Following direct discussions among GBA President Joe Brannen, GBA counsel Walt Moeling and Jerry Blanchard, Commissioner Rob Braswell, and the DBF Staff dealing with this issue, the DBF announced today that it shall be the position of the DBF that if loans are modified or renewed by the bank without any additional extension of credit outstanding, such loans will not be cited for a violation of the new rules of the Department contained in Rule 80-1-5-.11.  The DBF goes on to note, however, that the fact that a violation of the lending limit rule is not being cited should not be interpreted as a finding of creditworthiness by the DBF. A decision to classify a credit or credit relationship is an independent process from the application of statutes and rules.

In the announcement, the DBF acknowledged that this new interpretation is based on a recognition of the current challenging environment facing the financial services industry.  If it appears that a bank is structuring transactions in an effort to avoid the legal lending limit rules as opposed to working with borrowers to attempt to bring the loan back into a conforming one, the DBF reserves the right to review such activities on an individual basis.

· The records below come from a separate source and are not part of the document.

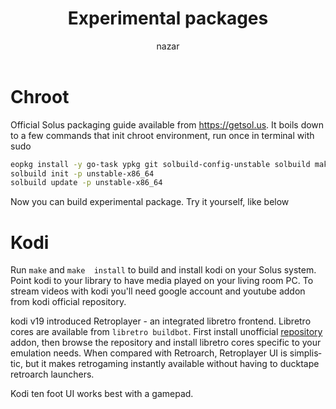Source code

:#+TITLE: Experimental packages
#+AUTHOR: nazar
#+EMAIL: nazar@autistici.org
#+LANGUAGE: en
#+OPTIONS: title:t author:t email:nil toc:nil num:nil timestamp:nil

* Chroot

Official Solus  packaging guide  available from  [[https://getsol.us]]. It
boils down to a few commands that init chroot environment, run once in
terminal with sudo

#+begin_src sh
eopkg install -y go-task ypkg git solbuild-config-unstable solbuild make 
solbuild init -p unstable-x86_64
solbuild update -p unstable-x86_64
#+end_src

Now you can build experimental package. Try it yourself, like below

* Kodi

Run =make=  and =make  install= to  build and install  kodi on  your Solus
system. Point kodi to your library to have media played on your living
room PC.   To stream videos with  kodi you'll need google  account and
youtube addon from  kodi official repository. 

kodi  v19 introduced  Retroplayer -  an integrated  libretro frontend.
Libretro cores  are available  from =libretro buildbot=.   First install
unofficial [[https://github.com/zach-morris/kodi_libretro_buildbot_game_addons][repository]]  addon, then  browse the repository  and install
libretro cores  specific to your  emulation needs. When  compared with
Retroarch,  Retroplayer UI  is  simplistic, but  it makes  retrogaming
instantly available  without having  to ducktape  retroarch launchers.

Kodi ten foot UI works best with a gamepad.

We believe that banks faced with renewing such loans should carefully document the fact that they are taking reasonable steps to bring the loan into conformity.  Due to the serious consequences that intentional violations of the legal lending limit can have on boards of directors, we think it is prudent that renewals of these non-conforming loans be submitted to the entire board for review and that the board make a finding that the renewal is (i) consistent with safe and sound banking practices, (ii) in the best interest of the bank, and (iii) that management has been instructed to use reasonable efforts to bring the loan into conformity with the legal lending limit.